[Page-level text extractions]

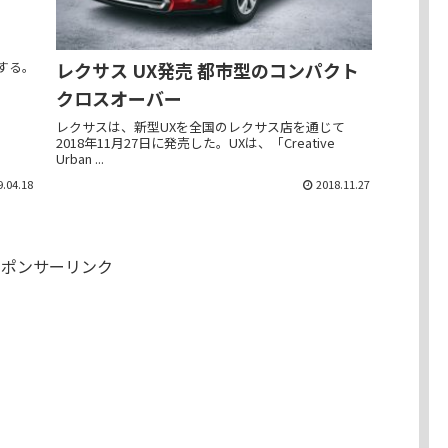
レクサス UX発売 都市型のコンパクト
売する。
クロスオーバー
レクサスは、新型UXを全国のレクサス店を通じて
2018年11月27日に発売した。UXは、「Creative
Urban ...
9.04.18
2018.11.27
スポンサーリンク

What needs to be done -
Copy the records word for word, leaving no picture in the copy.

Answer to this task -
レクサス UX発売 都市型のコンパクト
売する。
クロスオーバー
レクサスは、新型UXを全国のレクサス店を通じて
2018年11月27日に発売した。UXは、「Creative
Urban ...
9.04.18
2018.11.27
スポンサーリンク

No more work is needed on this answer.